The reluctant Danny is paired up with an older boy, Augie (Mintz-Plasse, McLovin in the flesh!), who has retreated rather far into a fantasy world of medieval battles and role playing. And Wheeler has his hands full with Ronnie (terrific young newcomer Thompson), who is street smart, foul mouthed, and determined to break his new mentor.
Like I mentioned, the premise is outstanding, but if the movie was trying for laughter and heart, it went about it in increasingly strange ways. Some scenes were good, as when Wheeler and Ronnie discover a mutual affection for breasts, but others just seemed weird, like Danny dressing him, Wheeler and the boys up as members of Kiss to save the day on the battlefield, and then singing a totally unfunny version of “Beth” with improvised lyrics to his lost love. Any girl that would come back to a guy after he does that is NOT someone I’d want representing me in a court of law.
This is a good cast, and they make a good effort…Paul Rudd even co-wrote the screenplay. But sometimes a comedy that strives for so-so and reaches it can be more satisfying than a comedy with higher aspirations that just falls flat. I laughed a number of times, but I laughed inconsistently, and not laughing at things the creators find funny just leaves you feeling awkward and disappointed.
NOTE: This disc offers both theatrical and unrated versions, with the unrated version running about three minutes longer.
This is a beautiful high definition transfer from Universal…though the nature of the film doesn’t require too many visual extremes, I was impressed at how both daylit and night scenes played with clarity and no undue grain. The camping scenes come through with detail and integrity despite the lack of lighting. Color schemes are well-rendered, save for every once in a while, when it looked like the faces were just a tad too yellowish.

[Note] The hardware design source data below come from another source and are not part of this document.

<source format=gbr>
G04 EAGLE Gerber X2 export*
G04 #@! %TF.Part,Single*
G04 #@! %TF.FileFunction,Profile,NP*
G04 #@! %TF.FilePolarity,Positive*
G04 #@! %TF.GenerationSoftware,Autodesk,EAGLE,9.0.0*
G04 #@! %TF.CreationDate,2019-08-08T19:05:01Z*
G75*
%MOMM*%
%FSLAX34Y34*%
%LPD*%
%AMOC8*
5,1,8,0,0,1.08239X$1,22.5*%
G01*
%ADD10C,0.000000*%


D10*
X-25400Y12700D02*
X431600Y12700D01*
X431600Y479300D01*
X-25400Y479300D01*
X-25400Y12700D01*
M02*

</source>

This is a fairly dynamic DTS HD mix, with a couple of really big scenes (especially the battles) that really open up all stages and give this comedy much more in the audio department than you expect or that is even really required…nice job.
This is a loaded Blu-ray release from Universal, with SO many deleted scenes, I honestly lost count twice trying to count them all. But some of them are quite amusing. There’s a decent blooper reel and featurettes for on-the-set, in character and off script, and a look at creating the live action role playing game. There is also a commentary from director David Wain.

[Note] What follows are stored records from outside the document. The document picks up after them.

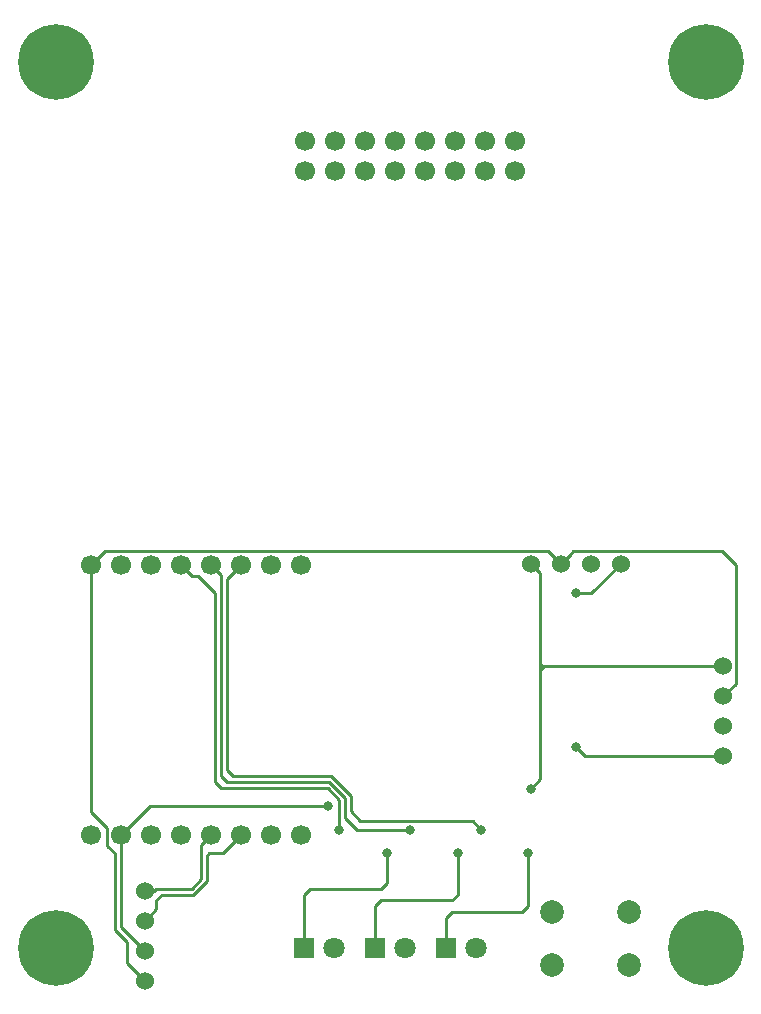
<source format=gbr>
G04 #@! TF.GenerationSoftware,KiCad,Pcbnew,5.1.5+dfsg1-2build2*
G04 #@! TF.CreationDate,2020-10-24T15:12:09+02:00*
G04 #@! TF.ProjectId,sensorbox,73656e73-6f72-4626-9f78-2e6b69636164,rev?*
G04 #@! TF.SameCoordinates,Original*
G04 #@! TF.FileFunction,Copper,L1,Top*
G04 #@! TF.FilePolarity,Positive*
%FSLAX46Y46*%
G04 Gerber Fmt 4.6, Leading zero omitted, Abs format (unit mm)*
G04 Created by KiCad (PCBNEW 5.1.5+dfsg1-2build2) date 2020-10-24 15:12:09*
%MOMM*%
%LPD*%
G04 APERTURE LIST*
%ADD10C,1.524000*%
%ADD11C,1.800000*%
%ADD12R,1.800000X1.800000*%
%ADD13C,2.000000*%
%ADD14C,1.700000*%
%ADD15C,6.400000*%
%ADD16C,0.800000*%
%ADD17C,0.250000*%
G04 APERTURE END LIST*
D10*
X52810000Y-47500000D03*
X50270000Y-47500000D03*
X47730000Y-47500000D03*
X45190000Y-47500000D03*
X61500000Y-63810000D03*
X61500000Y-61270000D03*
X61500000Y-58730000D03*
X61500000Y-56190000D03*
D11*
X40540000Y-80000000D03*
D12*
X38000000Y-80000000D03*
D11*
X34540000Y-80000000D03*
D12*
X32000000Y-80000000D03*
D11*
X28540000Y-80000000D03*
D12*
X26000000Y-80000000D03*
D13*
X53500000Y-77000000D03*
X53500000Y-81500000D03*
X47000000Y-77000000D03*
X47000000Y-81500000D03*
D14*
X8000000Y-47570000D03*
X10540000Y-47570000D03*
X13080000Y-47570000D03*
X15620000Y-47570000D03*
X18160000Y-47570000D03*
X20700000Y-47570000D03*
X23240000Y-47570000D03*
X25780000Y-47570000D03*
X18160000Y-70430000D03*
X15620000Y-70430000D03*
X13080000Y-70430000D03*
X20700000Y-70430000D03*
X23240000Y-70430000D03*
X8000000Y-70430000D03*
X10540000Y-70430000D03*
X25780000Y-70430000D03*
D10*
X12500000Y-75190000D03*
X12500000Y-77730000D03*
X12500000Y-80270000D03*
X12500000Y-82810000D03*
D14*
X38790000Y-14240000D03*
X43870000Y-14240000D03*
X41330000Y-14240000D03*
X36250000Y-14240000D03*
X28630000Y-14240000D03*
X26090000Y-14240000D03*
X31170000Y-14240000D03*
X33710000Y-14240000D03*
X26090000Y-11700000D03*
X28630000Y-11700000D03*
X31170000Y-11700000D03*
X33710000Y-11700000D03*
X36250000Y-11700000D03*
X38790000Y-11700000D03*
X41330000Y-11700000D03*
X43870000Y-11700000D03*
D15*
X60000000Y-80000000D03*
X5000000Y-80000000D03*
X60000000Y-5000000D03*
X5000000Y-5000000D03*
D16*
X45190000Y-66560000D03*
X28000000Y-68000000D03*
X49000000Y-50000000D03*
X49000000Y-63000000D03*
X33000000Y-72000000D03*
X39000000Y-72000000D03*
X45000000Y-72000000D03*
X29000000Y-70000000D03*
X35000000Y-70000000D03*
X41000000Y-70000000D03*
D17*
X12970000Y-68000000D02*
X10540000Y-70430000D01*
X28000000Y-68000000D02*
X12970000Y-68000000D01*
X45190000Y-47500000D02*
X46000000Y-48310000D01*
X46000000Y-65750000D02*
X45190000Y-66560000D01*
X46000000Y-48310000D02*
X46000000Y-55000000D01*
X10540000Y-70430000D02*
X10540000Y-71460000D01*
X10540000Y-71460000D02*
X10500000Y-71500000D01*
X10500000Y-78270000D02*
X12500000Y-80270000D01*
X10500000Y-71500000D02*
X10500000Y-78270000D01*
X46310000Y-56190000D02*
X46000000Y-56500000D01*
X61500000Y-56190000D02*
X46310000Y-56190000D01*
X46000000Y-56500000D02*
X46000000Y-65750000D01*
X46000000Y-55000000D02*
X46000000Y-56500000D01*
X46310000Y-56190000D02*
X46190000Y-56190000D01*
X46190000Y-56190000D02*
X46000000Y-56000000D01*
X46968001Y-46738001D02*
X47730000Y-47500000D01*
X46624999Y-46394999D02*
X46968001Y-46738001D01*
X9175001Y-46394999D02*
X46624999Y-46394999D01*
X8000000Y-47570000D02*
X9175001Y-46394999D01*
X62587001Y-57642999D02*
X62587001Y-47587001D01*
X61500000Y-58730000D02*
X62587001Y-57642999D01*
X48491999Y-46738001D02*
X47730000Y-47500000D01*
X48817001Y-46412999D02*
X48491999Y-46738001D01*
X61412999Y-46412999D02*
X48817001Y-46412999D01*
X62587001Y-47587001D02*
X61412999Y-46412999D01*
X12500000Y-82810000D02*
X11000000Y-81310000D01*
X11000000Y-81310000D02*
X11000000Y-79500000D01*
X11000000Y-79500000D02*
X10000000Y-78500000D01*
X10000000Y-78500000D02*
X10000000Y-72000000D01*
X9364999Y-71364999D02*
X9364999Y-69864999D01*
X10000000Y-72000000D02*
X9364999Y-71364999D01*
X9364999Y-69864999D02*
X8000000Y-68500000D01*
X8000000Y-68500000D02*
X8000000Y-63500000D01*
X8000000Y-63500000D02*
X8000000Y-47570000D01*
X18160000Y-70607630D02*
X18160000Y-70430000D01*
X50310000Y-50000000D02*
X52810000Y-47500000D01*
X49000000Y-50000000D02*
X50310000Y-50000000D01*
X49810000Y-63810000D02*
X49000000Y-63000000D01*
X61500000Y-63810000D02*
X49810000Y-63810000D01*
X13310000Y-75190000D02*
X13500000Y-75000000D01*
X12500000Y-75190000D02*
X13310000Y-75190000D01*
X17310001Y-74189999D02*
X16500000Y-75000000D01*
X17310001Y-71279999D02*
X17310001Y-74189999D01*
X18160000Y-70430000D02*
X17310001Y-71279999D01*
X13500000Y-75000000D02*
X16500000Y-75000000D01*
X13500000Y-76000000D02*
X13500000Y-76730000D01*
X13500000Y-76730000D02*
X12500000Y-77730000D01*
X14000000Y-75500000D02*
X13500000Y-76000000D01*
X17760010Y-74376400D02*
X16636410Y-75500000D01*
X17760011Y-72239989D02*
X17760010Y-74376400D01*
X16636410Y-75500000D02*
X14000000Y-75500000D01*
X18000000Y-72000000D02*
X17760011Y-72239989D01*
X19130000Y-72000000D02*
X18000000Y-72000000D01*
X20700000Y-70430000D02*
X19130000Y-72000000D01*
X32850000Y-72000000D02*
X33000000Y-72000000D01*
X26000000Y-80000000D02*
X26000000Y-78850000D01*
X33000000Y-72000000D02*
X33000000Y-74500000D01*
X33000000Y-74500000D02*
X32500000Y-75000000D01*
X32500000Y-75000000D02*
X26500000Y-75000000D01*
X26000000Y-75500000D02*
X26000000Y-78850000D01*
X26500000Y-75000000D02*
X26000000Y-75500000D01*
X38850000Y-72000000D02*
X39000000Y-72000000D01*
X32000000Y-80000000D02*
X32000000Y-78850000D01*
X39000000Y-72000000D02*
X39000000Y-75500000D01*
X39000000Y-75500000D02*
X38500000Y-76000000D01*
X38500000Y-76000000D02*
X32500000Y-76000000D01*
X32000000Y-76500000D02*
X32000000Y-78850000D01*
X32500000Y-76000000D02*
X32000000Y-76500000D01*
X44850000Y-72000000D02*
X45000000Y-72000000D01*
X45000000Y-72000000D02*
X45000000Y-76500000D01*
X45000000Y-76500000D02*
X44500000Y-77000000D01*
X44500000Y-77000000D02*
X38500000Y-77000000D01*
X38500000Y-77000000D02*
X38000000Y-77500000D01*
X38000000Y-77500000D02*
X38000000Y-79000000D01*
X38000000Y-79000000D02*
X38000000Y-78850000D01*
X38000000Y-80000000D02*
X38000000Y-79000000D01*
X16550000Y-48500000D02*
X15620000Y-47570000D01*
X18500000Y-50000000D02*
X17000000Y-48500000D01*
X18500000Y-66000000D02*
X18500000Y-50000000D01*
X17000000Y-48500000D02*
X16550000Y-48500000D01*
X19000000Y-66500000D02*
X18500000Y-66000000D01*
X28000000Y-66500000D02*
X19000000Y-66500000D01*
X29000000Y-67500000D02*
X28000000Y-66500000D01*
X29000000Y-70000000D02*
X29000000Y-67500000D01*
X30500000Y-70000000D02*
X35000000Y-70000000D01*
X29500000Y-67363590D02*
X29500000Y-69000000D01*
X19000000Y-65500000D02*
X19500000Y-66000000D01*
X29500000Y-69000000D02*
X30500000Y-70000000D01*
X28136410Y-66000000D02*
X29500000Y-67363590D01*
X19500000Y-66000000D02*
X28136410Y-66000000D01*
X19000000Y-48500000D02*
X19000000Y-65500000D01*
X19009999Y-48490001D02*
X19000000Y-48500000D01*
X19009999Y-48419999D02*
X19009999Y-48490001D01*
X18160000Y-47570000D02*
X19009999Y-48419999D01*
X19500000Y-48770000D02*
X20700000Y-47570000D01*
X20000000Y-65500000D02*
X19500000Y-65000000D01*
X28272820Y-65500000D02*
X20000000Y-65500000D01*
X29950010Y-68450010D02*
X29950009Y-67177189D01*
X29950009Y-67177189D02*
X28272820Y-65500000D01*
X30774999Y-69274999D02*
X29950010Y-68450010D01*
X19500000Y-65000000D02*
X19500000Y-48770000D01*
X40274999Y-69274999D02*
X30774999Y-69274999D01*
X41000000Y-70000000D02*
X40274999Y-69274999D01*
M02*

</source>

The disc also features Universal’s exclusive ‘U-Control’ extra, which allows one click access to picture in picture, allowing you extra interviews and behind the scenes footage while you watch. It’s only accessible if you choose the unrated version at launch, though. And you can access more content from BD LIVE if your player is internet capable.
Role Models offered plenty of prime comic material to explore, but it felt like the filmmakers only barely sifted through looking for the most obvious gems. It’s a fantastic Blu-ray offering, but I couldn’t help but feel it had more to offer that it just simply didn’t.